━━━━━ Lesetext ━━━━━

Tatbestand:
Die Klägerin ist Vermieterin einer in O. gelegenen Wohnung.
Der am 13. Oktober 2008 mit den Beklagten geschlossene Mietvertrag bestimmt unter
§ 4 "Zahlung der Miete":
1. Die Gesamtmiete […] ist monatlich im Voraus, spätestens am dritten Werktag des Monats an den Vermieter auf das Konto-Nr. […] Sparkasse K. -B. […] zu zahlen. […]
3. Für die Rechtzeitigkeit der Zahlung kommt es nicht auf die Absendung, sondern auf den Eingang des Geldes an. Mehrfach verspätete Mietzahlungen können im Einzelfall ein Grund für eine Kündigung des Mietverhältnisses sein[…].
Mit Schreiben vom 23. August 2013 mahnte die Klägerin die Beklagten unter Hinweis darauf ab, dass die Miete in den Monaten Januar, Februar, März, Mai und Juli 2013 nicht bis zum dritten Werktag des Monats auf ihrem Konto eingegangen ist.
In den folgenden Monaten zahlte die Beklagte die Miete spätestens am dritten Werktag des Monats in bar bei ihrem Zahlungsdienstleister (Deutsche Post AG) ein und erteilte gleichzeitig einen Überweisungsauftrag.
Die Klägerin macht geltend, dass die Miete in den vorgenannten Monaten erneut nach dem dritten Werktag auf ihrem Konto eingegangen ist.
Mit Anwaltsschreiben vom 6. Mai 2014, mit der Klageschrift vom 26. Mai 2014 sowie mit Schriftsatz vom 9. Juli 2014 kündigte sie das Mietverhältnis wegen verspäteter Mietzahlungen jeweils fristlos.

━━━━━ Bereitgestellte Datensätze ━━━━━

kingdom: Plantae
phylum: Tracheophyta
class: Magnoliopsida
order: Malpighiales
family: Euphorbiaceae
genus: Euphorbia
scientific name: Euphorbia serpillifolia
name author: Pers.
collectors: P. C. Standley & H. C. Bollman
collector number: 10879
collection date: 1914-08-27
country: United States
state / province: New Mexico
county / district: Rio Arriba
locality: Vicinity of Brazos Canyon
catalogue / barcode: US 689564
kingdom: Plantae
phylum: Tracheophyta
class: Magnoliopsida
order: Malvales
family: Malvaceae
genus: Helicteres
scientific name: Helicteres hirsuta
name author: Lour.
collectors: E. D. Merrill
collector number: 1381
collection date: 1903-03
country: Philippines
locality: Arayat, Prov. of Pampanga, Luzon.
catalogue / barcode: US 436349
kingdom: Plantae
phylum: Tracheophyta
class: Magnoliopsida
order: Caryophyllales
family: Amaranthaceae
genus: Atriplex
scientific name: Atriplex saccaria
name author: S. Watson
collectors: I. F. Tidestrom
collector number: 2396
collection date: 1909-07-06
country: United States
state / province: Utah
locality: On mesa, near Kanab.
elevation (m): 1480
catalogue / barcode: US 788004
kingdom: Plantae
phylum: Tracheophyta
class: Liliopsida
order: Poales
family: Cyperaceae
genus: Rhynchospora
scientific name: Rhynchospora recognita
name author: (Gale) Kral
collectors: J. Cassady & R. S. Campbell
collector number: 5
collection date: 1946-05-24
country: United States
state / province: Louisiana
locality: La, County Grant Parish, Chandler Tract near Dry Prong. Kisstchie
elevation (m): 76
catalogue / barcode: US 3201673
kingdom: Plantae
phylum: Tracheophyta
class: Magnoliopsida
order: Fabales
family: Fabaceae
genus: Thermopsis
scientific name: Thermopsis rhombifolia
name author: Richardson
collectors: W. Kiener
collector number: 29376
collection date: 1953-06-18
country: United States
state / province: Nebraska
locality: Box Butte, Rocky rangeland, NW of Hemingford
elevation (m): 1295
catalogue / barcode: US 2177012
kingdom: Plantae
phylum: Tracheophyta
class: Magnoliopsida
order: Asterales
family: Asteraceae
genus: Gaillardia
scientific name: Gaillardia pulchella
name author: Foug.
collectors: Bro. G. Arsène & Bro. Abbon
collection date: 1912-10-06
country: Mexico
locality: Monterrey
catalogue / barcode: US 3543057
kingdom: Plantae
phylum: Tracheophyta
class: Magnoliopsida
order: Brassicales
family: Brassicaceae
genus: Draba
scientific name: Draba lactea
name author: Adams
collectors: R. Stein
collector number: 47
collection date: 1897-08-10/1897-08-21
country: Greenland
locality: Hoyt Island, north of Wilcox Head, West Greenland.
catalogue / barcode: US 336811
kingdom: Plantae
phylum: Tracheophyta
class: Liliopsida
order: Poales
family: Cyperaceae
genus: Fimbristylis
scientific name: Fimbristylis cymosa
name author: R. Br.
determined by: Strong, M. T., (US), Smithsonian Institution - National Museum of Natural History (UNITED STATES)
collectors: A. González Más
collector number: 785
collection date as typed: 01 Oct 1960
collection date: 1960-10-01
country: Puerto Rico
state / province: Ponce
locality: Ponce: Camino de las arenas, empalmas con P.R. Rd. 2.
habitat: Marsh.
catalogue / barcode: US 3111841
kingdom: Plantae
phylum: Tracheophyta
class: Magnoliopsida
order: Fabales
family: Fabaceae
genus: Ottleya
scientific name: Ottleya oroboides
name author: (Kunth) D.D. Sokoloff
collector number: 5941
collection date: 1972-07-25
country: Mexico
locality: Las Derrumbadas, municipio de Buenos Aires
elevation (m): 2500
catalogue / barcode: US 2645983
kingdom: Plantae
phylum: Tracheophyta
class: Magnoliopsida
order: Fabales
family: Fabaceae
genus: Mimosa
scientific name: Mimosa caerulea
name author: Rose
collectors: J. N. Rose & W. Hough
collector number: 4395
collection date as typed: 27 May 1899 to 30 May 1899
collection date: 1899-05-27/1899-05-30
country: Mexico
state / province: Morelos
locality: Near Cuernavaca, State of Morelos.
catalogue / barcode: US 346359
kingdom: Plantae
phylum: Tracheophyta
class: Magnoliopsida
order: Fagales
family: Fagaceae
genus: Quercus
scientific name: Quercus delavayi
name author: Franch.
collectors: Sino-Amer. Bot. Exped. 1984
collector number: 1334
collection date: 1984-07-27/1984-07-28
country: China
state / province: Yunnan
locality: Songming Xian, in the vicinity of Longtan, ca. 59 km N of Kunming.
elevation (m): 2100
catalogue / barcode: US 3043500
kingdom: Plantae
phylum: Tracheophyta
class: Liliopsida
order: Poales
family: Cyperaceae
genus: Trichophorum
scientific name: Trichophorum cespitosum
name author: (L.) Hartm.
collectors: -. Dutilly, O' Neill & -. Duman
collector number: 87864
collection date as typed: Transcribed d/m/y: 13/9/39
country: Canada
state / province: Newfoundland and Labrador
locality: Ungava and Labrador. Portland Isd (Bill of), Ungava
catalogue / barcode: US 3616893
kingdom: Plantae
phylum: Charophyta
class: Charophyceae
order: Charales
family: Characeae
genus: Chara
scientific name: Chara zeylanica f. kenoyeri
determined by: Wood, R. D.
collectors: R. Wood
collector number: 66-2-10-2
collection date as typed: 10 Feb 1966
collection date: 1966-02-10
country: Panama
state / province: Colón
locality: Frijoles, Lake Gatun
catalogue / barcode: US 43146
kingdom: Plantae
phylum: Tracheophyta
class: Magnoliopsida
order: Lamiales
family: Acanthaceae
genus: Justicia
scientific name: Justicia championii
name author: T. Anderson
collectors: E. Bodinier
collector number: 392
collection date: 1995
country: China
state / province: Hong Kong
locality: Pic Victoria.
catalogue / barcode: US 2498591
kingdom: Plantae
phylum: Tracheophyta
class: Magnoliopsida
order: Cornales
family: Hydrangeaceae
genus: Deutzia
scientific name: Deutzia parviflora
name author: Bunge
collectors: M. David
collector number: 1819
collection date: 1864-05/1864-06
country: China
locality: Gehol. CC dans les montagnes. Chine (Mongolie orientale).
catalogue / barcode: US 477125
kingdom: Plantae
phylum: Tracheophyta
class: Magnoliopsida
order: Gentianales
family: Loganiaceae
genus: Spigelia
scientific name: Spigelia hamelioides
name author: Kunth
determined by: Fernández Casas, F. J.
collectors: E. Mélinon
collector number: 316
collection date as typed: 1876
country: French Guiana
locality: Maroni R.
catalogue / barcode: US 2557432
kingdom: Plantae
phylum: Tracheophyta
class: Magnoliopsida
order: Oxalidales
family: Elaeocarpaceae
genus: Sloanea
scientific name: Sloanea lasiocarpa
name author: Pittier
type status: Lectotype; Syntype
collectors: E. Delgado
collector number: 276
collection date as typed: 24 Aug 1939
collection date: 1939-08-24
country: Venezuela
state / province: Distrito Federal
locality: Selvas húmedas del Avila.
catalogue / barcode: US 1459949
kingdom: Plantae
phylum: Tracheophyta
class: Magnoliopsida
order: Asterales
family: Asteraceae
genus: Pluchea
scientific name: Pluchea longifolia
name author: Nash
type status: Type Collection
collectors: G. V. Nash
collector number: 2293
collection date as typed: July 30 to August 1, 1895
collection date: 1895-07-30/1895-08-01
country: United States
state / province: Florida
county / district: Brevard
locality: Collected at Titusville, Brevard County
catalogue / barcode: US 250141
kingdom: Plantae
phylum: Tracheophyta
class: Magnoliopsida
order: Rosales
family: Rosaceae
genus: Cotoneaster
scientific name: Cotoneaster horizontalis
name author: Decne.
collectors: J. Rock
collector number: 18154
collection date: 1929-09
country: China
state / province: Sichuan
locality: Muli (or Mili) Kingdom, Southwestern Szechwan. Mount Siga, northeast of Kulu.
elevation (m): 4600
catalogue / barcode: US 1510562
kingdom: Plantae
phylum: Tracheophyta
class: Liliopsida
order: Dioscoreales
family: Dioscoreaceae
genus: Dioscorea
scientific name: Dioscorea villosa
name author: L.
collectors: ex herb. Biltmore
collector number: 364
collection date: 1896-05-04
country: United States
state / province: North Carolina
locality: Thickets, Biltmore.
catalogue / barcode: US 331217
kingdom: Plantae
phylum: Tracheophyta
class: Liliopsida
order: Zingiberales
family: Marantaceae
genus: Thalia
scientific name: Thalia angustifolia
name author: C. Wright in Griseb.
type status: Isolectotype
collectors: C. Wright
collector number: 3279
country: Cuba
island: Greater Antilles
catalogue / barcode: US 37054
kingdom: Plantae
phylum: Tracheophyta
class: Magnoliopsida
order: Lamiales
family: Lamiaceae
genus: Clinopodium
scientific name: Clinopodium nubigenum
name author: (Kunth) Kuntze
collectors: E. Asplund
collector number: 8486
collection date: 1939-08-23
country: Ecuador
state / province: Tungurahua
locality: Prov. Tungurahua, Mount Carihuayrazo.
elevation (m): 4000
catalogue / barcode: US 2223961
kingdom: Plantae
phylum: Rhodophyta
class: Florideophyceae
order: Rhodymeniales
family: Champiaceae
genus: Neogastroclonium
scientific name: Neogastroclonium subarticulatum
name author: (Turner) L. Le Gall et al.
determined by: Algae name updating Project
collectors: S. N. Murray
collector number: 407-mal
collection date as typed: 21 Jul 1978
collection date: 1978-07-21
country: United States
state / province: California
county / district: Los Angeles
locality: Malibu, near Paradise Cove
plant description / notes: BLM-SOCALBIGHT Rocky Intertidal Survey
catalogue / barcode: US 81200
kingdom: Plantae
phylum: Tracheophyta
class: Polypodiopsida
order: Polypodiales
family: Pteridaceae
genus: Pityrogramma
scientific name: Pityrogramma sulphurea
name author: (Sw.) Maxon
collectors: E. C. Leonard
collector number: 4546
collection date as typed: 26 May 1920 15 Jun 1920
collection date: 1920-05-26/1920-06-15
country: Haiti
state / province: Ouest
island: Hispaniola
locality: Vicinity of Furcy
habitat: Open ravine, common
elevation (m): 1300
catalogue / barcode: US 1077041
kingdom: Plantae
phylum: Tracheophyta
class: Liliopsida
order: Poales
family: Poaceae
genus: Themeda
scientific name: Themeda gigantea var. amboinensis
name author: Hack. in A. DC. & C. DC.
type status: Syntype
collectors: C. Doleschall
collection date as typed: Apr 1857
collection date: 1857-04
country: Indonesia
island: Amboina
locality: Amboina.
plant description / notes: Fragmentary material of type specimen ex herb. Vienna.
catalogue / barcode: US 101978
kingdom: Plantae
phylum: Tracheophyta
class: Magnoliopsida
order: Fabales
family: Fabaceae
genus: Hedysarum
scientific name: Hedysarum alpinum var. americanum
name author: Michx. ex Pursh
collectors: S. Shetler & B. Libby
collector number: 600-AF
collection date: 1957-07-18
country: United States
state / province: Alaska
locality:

━━━━━

→ **Aufgaben bearbeiten**:
**1.** Schreiben Sie den Abschnitt des Lesetexts von „Mit Schreiben vom“ bis „gleichzeitig einen Überweisungsauftrag.“ wortgetreu ab.
**2.** Bei welchem Zahlungsdienstleister zahlte die Beklagte laut Lesetext die Miete in bar ein?
Stützen Sie sich ausschließlich auf den Lesetext.

→ **Antworten**:
**1.**
Mit Schreiben vom 23. August 2013 mahnte die Klägerin die Beklagten unter Hinweis darauf ab, dass die Miete in den Monaten Januar, Februar, März, Mai und Juli 2013 nicht bis zum dritten Werktag des Monats auf ihrem Konto eingegangen ist.
In den folgenden Monaten zahlte die Beklagte die Miete spätestens am dritten Werktag des Monats in bar bei ihrem Zahlungsdienstleister (Deutsche Post AG) ein und erteilte gleichzeitig einen Überweisungsauftrag.

**2.** Bei der Deutschen Post AG.